Winner, 'Best Documentary' - Short and Sweet film festival
Director: Aideen Johnston
Cinematographer: Bhavan Rajagopalan
Sound: Eamonn Johnston
Editing: Aideen Johnston
My MA documentary. Here's an extract from the project statement:
"This project explores integrating elements of experimental and art cinema with documentary. If a journalistic mindset of presenting objective facts characterizes traditional documentary, then Ding Dong the Church is Dead reflects blogging culture with its deeply personal aspect and the prominence of issues of identity, self-representation and subjectivity. In terms of both philosophy and directing style, the film is something of a manifesto as the work lay slightly beyond the boundaries of what is normally classified as documentary.

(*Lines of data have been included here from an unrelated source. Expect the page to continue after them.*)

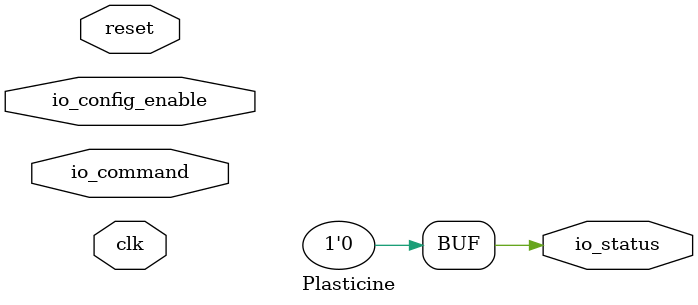
<source format=v>


module Plasticine (io_status , io_command , io_config_enable , reset , 
    clk );
output io_status ;
input  io_command ;
input  io_config_enable ;
input  reset ;
input  clk ;



assign io_status = 1'b0;
endmodule



</source>
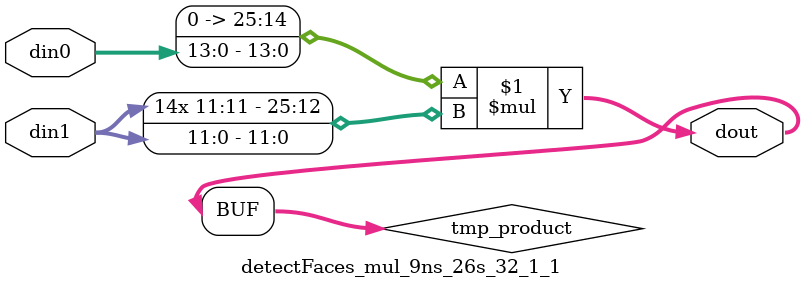
<source format=v>

`timescale 1 ns / 1 ps

 module detectFaces_mul_9ns_26s_32_1_1(din0, din1, dout);
parameter ID = 1;
parameter NUM_STAGE = 0;
parameter din0_WIDTH = 14;
parameter din1_WIDTH = 12;
parameter dout_WIDTH = 26;

input [din0_WIDTH - 1 : 0] din0; 
input [din1_WIDTH - 1 : 0] din1; 
output [dout_WIDTH - 1 : 0] dout;

wire signed [dout_WIDTH - 1 : 0] tmp_product;

























assign tmp_product = $signed({1'b0, din0}) * $signed(din1);










assign dout = tmp_product;





















endmodule

</source>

My research has two distinct emphases – spirituality through the use of liminal spaces present in the materiality of cinema, and spirituality through film as parable. Initially, I intended to leave spaces within the film wherein the viewer could mediate on the film’s content. However, the emphasis shifted to the second exploration – film as parable – during editing. The experimentation with form became intertwined with the film’s exploration of subjectivity. Instead of creating “void” spaces within the film as an invitation to meditation, I used the film’s experimental dimensions to enhance its authorial component. In other words, the “collage” style of filming, the editing and even the choice of locations keep with my personal style. Therefore, using these semiotic elements invites the viewer into the film’s spiritual core through my filtering sensibility.
In projects that blend autobiography and potentially contentious subject matter, authenticity gains importance. I have used self-deprecation as well as self-reflexivity – referring regularly to the means of production to remind the audience that they are watching a construct.
The film’s sincerest moment happens during the build-up to the conclusion, where I cut through the linguistic layers of postmodern theology with a relatively unembellished statement of belief (“I love Jesus”). The moment is uncomfortably honest and simplistic. I felt it important to let it stand in its rawness for a few moments without garnish. This serves to highlight my point of departure from Emergent theology and capture the film’s content on an emotional level. The raw personal honesty showcases the unique narrative voice of this film, reflecting again the potential of new documentary forms evocative of social media."